Accumulated lipid in obese animals induces hyperlipidemia and activation of beta-oxidation of fatty acids in mitochondria of liver and adipose tissues. Elevation of beta-oxidation of fatty acids produces excess amount of Reactive Oxygen Species (ROS) followed by increases in lipid peroxidation in tissues (Lipotoxicity) (Schrauwen et al., 2010). At early stages of obesity, serum SOD activities increase as compensatory effect to reduce ROS in animals. As MDA is an end-product of lipid peroxidation, serum MDA concentrations decreased when lipid metabolism was improved (Li et al., 2014). After flavonoid administration, serum MDA concentrations decreased in obese dogs. This finding may indicate flavonoid supplement improved lipid metabolism in liver of dogs. In addition, this flavonoid supplementation may also have improvement effect of glucose metabolism in dogs.

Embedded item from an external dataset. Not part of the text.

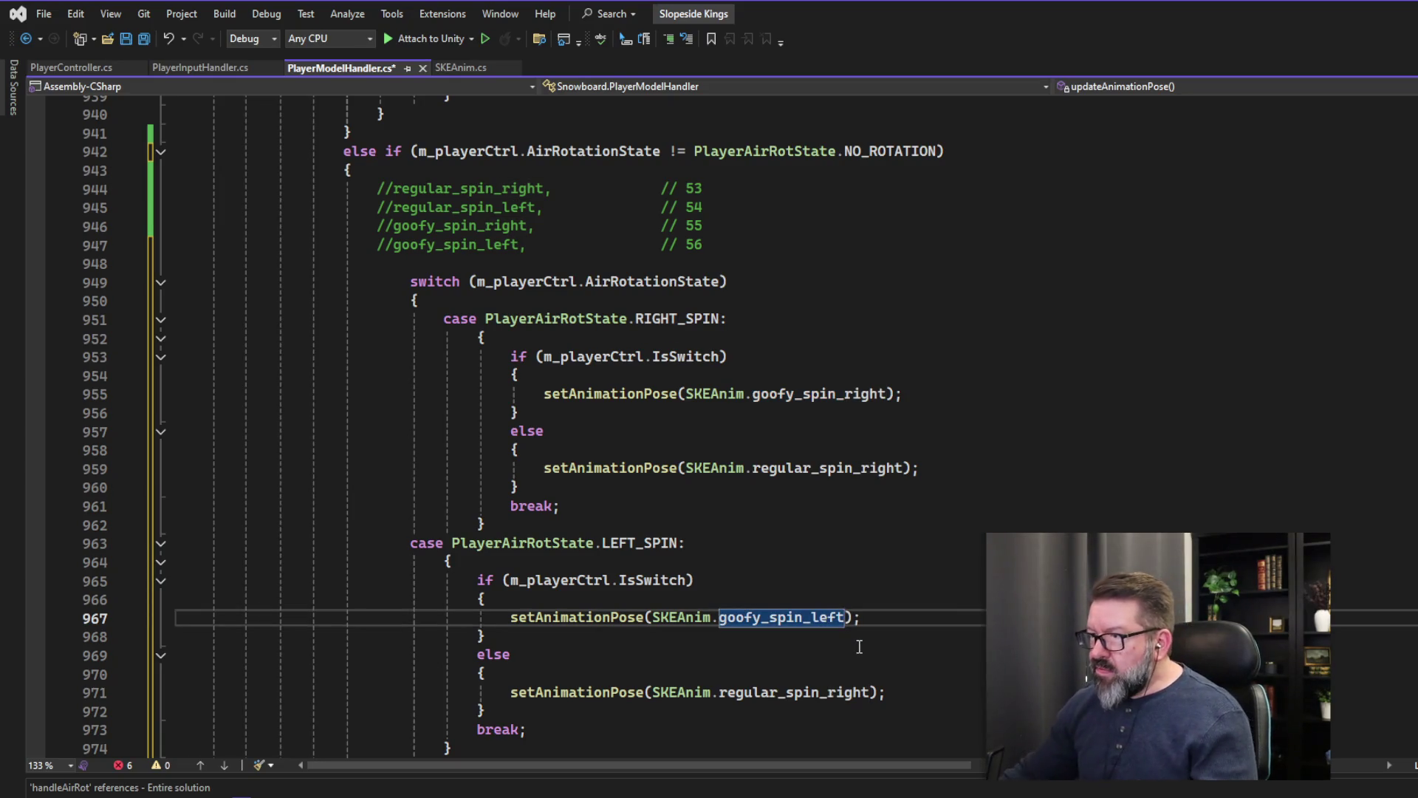
left_click(786, 693)
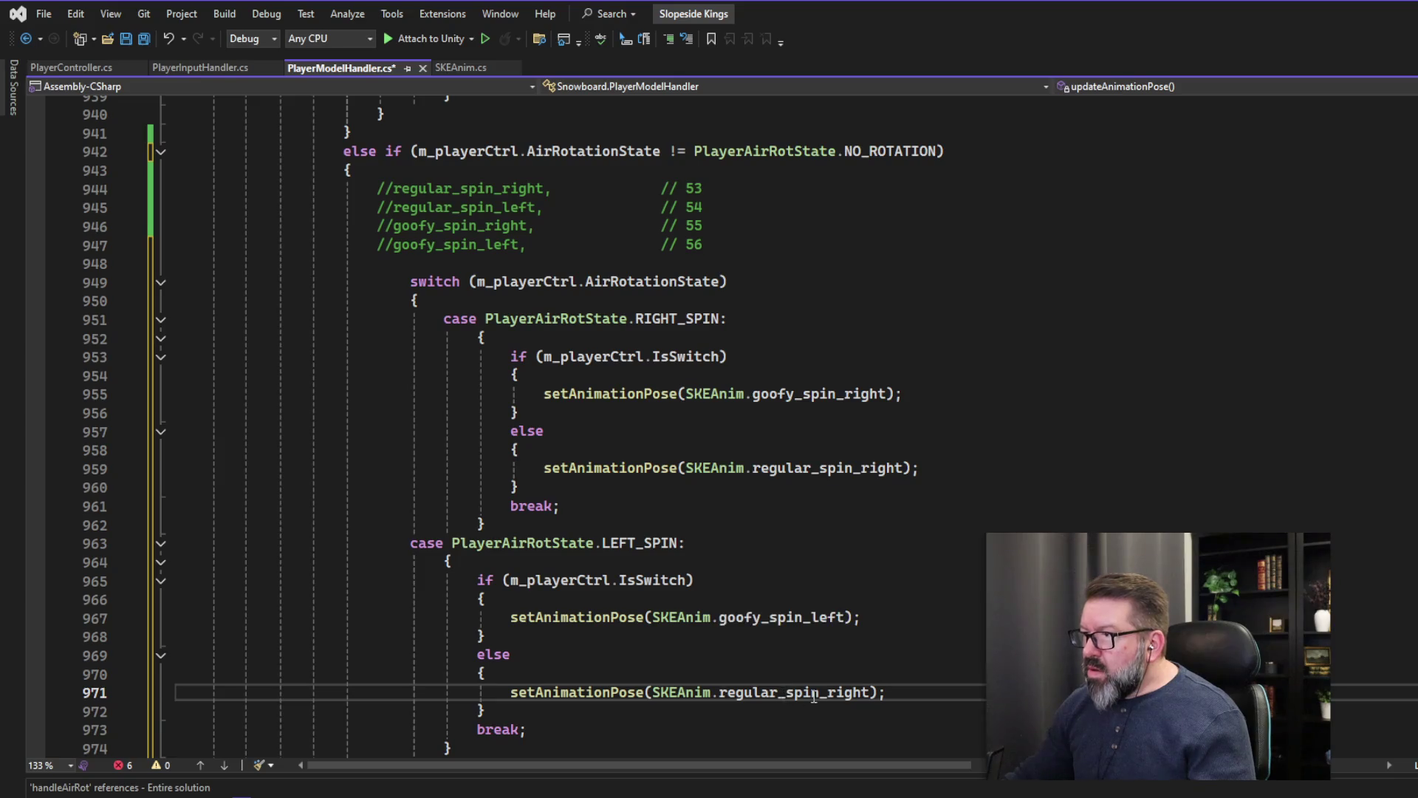
double_click(814, 693)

This study has some limitations. The number of animals was small and client-owned dogs were studied. The food for each dog varied. In 2 dogs, BW increased after flavonoid administration due to hepatic function improvement and appetite increase. In this study, the dose of flavonoid supplement was set at only one dose. Further studies are necessary to clarify accurate mechanism of lipid metabolism improvement by flavonoid in obese animals.
ACKNOWLEDGEMENTS
Authors wish to thank all the veterinary clinics around Tokyo participating in this study for their help in blood sampling from dogs and also wish to thank Dr. H. Sakamoto and Dr. Y. Tominaga (KANEKA CORPORATION) for their assistance in making veterinary clinics network.